Proverbs 18:24 (MSG) says, “Friends come and friends go, but a true friend sticks closer than family.” This verse paints a picture of friendship that’s deeper than mere proximity or convenience. It suggests that there’s a kind of friend who becomes closer than a brother or sister. But if that’s true, it also means there’s another kind of friend—a friend who doesn’t stick. So, let me ask: what kind of friend are you? Are you the closer-than-family type or the kind that lets go when things get tough?

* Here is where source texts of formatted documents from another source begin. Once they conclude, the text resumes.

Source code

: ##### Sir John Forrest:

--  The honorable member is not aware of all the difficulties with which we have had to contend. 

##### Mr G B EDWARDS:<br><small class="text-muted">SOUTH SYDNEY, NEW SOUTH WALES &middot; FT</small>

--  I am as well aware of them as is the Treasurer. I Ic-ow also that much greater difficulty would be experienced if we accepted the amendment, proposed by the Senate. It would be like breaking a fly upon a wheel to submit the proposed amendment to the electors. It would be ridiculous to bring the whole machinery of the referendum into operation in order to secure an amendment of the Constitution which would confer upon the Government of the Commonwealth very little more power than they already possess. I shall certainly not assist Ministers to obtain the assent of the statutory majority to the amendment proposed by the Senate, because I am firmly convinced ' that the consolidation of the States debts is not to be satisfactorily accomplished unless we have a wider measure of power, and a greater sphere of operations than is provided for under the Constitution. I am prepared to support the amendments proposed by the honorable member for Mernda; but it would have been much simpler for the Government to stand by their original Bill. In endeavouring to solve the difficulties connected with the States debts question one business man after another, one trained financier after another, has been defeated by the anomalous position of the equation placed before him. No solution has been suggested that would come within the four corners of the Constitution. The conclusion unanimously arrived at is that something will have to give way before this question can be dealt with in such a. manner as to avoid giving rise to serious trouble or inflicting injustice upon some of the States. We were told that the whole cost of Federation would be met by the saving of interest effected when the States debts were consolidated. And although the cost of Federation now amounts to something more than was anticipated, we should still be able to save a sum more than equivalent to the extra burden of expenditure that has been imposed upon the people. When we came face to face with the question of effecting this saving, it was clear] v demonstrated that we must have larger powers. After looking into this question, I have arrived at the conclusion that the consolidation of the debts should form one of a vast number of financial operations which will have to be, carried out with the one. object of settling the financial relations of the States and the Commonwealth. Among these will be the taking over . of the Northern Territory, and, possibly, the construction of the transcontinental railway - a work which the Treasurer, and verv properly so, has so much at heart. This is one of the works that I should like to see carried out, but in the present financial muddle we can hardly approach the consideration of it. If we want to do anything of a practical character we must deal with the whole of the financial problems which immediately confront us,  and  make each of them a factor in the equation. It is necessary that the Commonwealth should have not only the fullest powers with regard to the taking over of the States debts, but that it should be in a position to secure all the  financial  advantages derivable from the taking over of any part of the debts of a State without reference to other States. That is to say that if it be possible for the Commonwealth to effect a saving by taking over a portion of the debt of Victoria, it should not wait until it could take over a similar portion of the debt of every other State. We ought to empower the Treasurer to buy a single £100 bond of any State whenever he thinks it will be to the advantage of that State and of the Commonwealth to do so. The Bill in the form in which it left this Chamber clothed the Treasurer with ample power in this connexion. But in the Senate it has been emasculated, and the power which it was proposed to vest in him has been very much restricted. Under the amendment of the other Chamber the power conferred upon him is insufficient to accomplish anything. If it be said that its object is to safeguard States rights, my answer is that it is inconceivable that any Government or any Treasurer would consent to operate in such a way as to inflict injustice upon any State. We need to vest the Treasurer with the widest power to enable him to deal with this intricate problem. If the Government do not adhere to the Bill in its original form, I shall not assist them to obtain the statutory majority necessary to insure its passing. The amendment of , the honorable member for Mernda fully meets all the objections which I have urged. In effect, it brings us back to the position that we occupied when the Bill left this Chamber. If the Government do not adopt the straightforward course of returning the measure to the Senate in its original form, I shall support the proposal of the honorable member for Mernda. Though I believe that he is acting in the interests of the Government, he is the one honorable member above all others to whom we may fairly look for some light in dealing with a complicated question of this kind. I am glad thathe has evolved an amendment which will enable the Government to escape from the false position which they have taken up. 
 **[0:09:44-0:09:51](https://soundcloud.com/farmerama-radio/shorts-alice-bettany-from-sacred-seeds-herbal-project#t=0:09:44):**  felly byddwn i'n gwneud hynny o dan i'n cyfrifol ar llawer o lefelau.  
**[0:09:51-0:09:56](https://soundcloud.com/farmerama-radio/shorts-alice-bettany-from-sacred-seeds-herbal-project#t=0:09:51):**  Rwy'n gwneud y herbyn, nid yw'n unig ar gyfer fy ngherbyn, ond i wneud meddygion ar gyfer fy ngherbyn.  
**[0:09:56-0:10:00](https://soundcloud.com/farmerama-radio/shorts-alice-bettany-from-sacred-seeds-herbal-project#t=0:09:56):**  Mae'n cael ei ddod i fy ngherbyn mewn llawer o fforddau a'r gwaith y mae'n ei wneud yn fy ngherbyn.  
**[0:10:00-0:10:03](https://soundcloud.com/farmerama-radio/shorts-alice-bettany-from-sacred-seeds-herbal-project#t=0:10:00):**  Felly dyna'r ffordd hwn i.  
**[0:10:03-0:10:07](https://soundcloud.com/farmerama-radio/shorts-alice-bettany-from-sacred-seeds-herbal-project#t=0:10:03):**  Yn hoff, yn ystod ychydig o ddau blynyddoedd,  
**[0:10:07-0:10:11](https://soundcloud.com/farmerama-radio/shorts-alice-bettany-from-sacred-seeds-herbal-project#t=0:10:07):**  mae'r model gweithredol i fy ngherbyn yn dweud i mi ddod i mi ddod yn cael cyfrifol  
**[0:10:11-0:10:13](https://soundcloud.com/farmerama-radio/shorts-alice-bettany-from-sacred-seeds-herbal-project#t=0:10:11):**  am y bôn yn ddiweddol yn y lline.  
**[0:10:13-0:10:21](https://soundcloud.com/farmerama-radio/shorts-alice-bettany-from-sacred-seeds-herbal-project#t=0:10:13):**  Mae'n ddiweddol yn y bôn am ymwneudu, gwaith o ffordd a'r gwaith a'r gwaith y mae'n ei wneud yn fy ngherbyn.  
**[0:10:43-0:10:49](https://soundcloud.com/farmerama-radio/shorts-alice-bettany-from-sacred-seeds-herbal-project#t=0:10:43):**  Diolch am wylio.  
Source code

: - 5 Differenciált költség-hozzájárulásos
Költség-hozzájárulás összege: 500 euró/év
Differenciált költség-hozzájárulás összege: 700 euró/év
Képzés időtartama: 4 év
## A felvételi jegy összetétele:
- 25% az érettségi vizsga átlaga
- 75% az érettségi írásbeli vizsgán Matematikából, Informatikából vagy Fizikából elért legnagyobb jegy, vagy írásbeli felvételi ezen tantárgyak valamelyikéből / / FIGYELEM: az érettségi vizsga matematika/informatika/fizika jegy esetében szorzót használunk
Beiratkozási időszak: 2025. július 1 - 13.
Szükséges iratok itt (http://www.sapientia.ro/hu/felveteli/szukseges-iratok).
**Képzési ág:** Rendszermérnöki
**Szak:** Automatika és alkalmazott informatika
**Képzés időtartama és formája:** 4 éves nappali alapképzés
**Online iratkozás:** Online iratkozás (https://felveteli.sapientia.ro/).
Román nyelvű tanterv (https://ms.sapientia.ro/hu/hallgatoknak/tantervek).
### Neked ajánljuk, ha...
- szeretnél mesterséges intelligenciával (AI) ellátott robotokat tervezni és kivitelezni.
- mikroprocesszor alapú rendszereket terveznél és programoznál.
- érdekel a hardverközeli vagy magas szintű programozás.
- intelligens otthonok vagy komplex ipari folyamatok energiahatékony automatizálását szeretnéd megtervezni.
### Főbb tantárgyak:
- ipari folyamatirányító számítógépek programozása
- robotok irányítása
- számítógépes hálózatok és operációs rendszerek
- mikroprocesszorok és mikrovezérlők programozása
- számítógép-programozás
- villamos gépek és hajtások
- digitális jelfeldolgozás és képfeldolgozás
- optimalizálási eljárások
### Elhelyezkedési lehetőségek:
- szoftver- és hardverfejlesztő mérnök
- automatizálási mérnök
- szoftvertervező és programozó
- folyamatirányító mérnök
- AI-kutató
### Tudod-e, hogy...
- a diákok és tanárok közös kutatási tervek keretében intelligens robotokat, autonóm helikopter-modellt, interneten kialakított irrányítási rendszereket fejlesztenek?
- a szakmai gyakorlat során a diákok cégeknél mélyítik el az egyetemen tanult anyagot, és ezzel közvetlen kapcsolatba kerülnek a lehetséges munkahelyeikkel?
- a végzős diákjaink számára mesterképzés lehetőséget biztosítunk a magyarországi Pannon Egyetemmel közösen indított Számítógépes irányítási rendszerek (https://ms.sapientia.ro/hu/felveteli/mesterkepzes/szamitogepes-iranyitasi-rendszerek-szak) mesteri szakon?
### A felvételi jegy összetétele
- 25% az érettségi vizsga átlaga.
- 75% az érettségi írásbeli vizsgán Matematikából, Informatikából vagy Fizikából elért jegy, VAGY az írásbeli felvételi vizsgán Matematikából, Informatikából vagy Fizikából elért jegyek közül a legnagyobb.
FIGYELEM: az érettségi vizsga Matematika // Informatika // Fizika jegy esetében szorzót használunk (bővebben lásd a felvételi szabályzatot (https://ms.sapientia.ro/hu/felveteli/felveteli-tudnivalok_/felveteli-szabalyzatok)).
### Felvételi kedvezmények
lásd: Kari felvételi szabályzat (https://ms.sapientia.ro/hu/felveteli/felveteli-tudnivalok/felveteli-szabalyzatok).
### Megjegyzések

Let’s take a deeper look at the story of David and Jonathan in 1 Samuel 18:1–15. Their friendship shows us what it means to be a true, “ride-or-die” friend—someone committed, sacrificial, and loyal no matter the cost. It’s a sharp contrast to Saul, whose jealousy and self-interest poisoned his relationships. Through their lives, we see two very different ways to approach friendship.
Give to Get
Notice how everyone loves David—everyone but Saul. Saul’s problem is twofold. First, he’s consumed by jealousy. He sees David’s success as his own failure, and that makes it impossible for him to love David. Jealousy thrives on fear and insecurity. In a jealous mind, someone else’s win feels like your loss, and that kind of thinking poisons relationships.
Saul’s second problem is his transactional approach to relationships. He only brings David close because of what David can do for him. Saul’s version of friendship is what we might call “Give to Get.” It’s not real friendship; it’s a transaction. Saul’s loyalty is conditional—it’s only there as long as he stands to benefit.
Here’s the hard truth: you find out what kind of friend you are when your friend has nothing left to offer. Are you still there when they run out of something to give you? If you see yourself in Saul, take heart. There’s hope in Christ. He has the power to change your heart, to free you from jealousy, and to teach you how to give yourself away in love. His example points us to Jonathan.
Ride or Die
Jonathan was the prince of Israel, a daring and magnificent warrior. He once killed 20 Philistines in a single ambush (1 Samuel 14). But here’s the curious thing: when Goliath threatened Israel, Jonathan didn’t step up. David did. We don’t know why Jonathan didn’t fight that battle, but we know how he responded to David’s victory. Jonathan could have seen David as a rival, someone who outshone him. But instead of making an enemy, he made a friend.
You always have that choice. You can make friends or enemies. Any person close enough to hate is close enough to love. The tragic thing is how often we choose to make enemies instead of friends. Jonathan shows us a better way. His soul was “knit” to David’s—a bond so deep that he loved David as himself. At the end of your life, if people say you were a good friend, wouldn’t that be the ultimate praise?
Being a true friend means being a “ride-or-die” friend. The phrase “ride or die” originated in biker culture, but it’s come to mean being completely loyal and committed, no matter the challenges. Jonathan’s friendship with David was marked by radical loyalty. Proverbs 27:10 says, “Never abandon a friend.” Psalm 15:3-4 adds that true friends refuse to gossip or harm their neighbors and keep their promises even when it hurts. That’s the kind of sacrificial love Jonathan demonstrated.
Get Close
Jonathan loved David as he loved himself, and he showed it by getting close. If I love you like I love me, then I’ll celebrate your victories as if they were my own. I’ll share your burdens like they were mine. But here’s the thing: getting close always involves risk. If someone is close enough to love you, they’re close enough to hurt you. If they’re not close enough to hurt you, they’re not close enough to love you either. There is no love without risk. Just ask Jesus.
Jonathan didn’t just feel close to David; he demonstrated it. He gave David his royal robe, armor, sword, and belt. These weren’t just gifts; they were symbols. Jonathan’s actions signified that David was more worthy, that David was destined to ascend to a greater position. Jonathan voluntarily stepped aside so David could rise. He decreased so David could increase. And here’s the beautiful part: Jonathan wasn’t bitter. He was happy.
What Kind of Friend Are You?
At the heart of all this is a simple question: what kind of friend are you? Are you like Saul, who saw relationships as transactions? Or are you like Jonathan, who loved sacrificially, gave freely, and stayed loyal no matter what?
Jesus is the ultimate “ride-or-die” friend. He gave his life for us, loving us to the very end. His example shows us how to love deeply, give selflessly, and risk vulnerability to build lasting friendships. So, who in your life needs that kind of love from you today? What step can you take this week to be the kind of friend who sticks closer than family?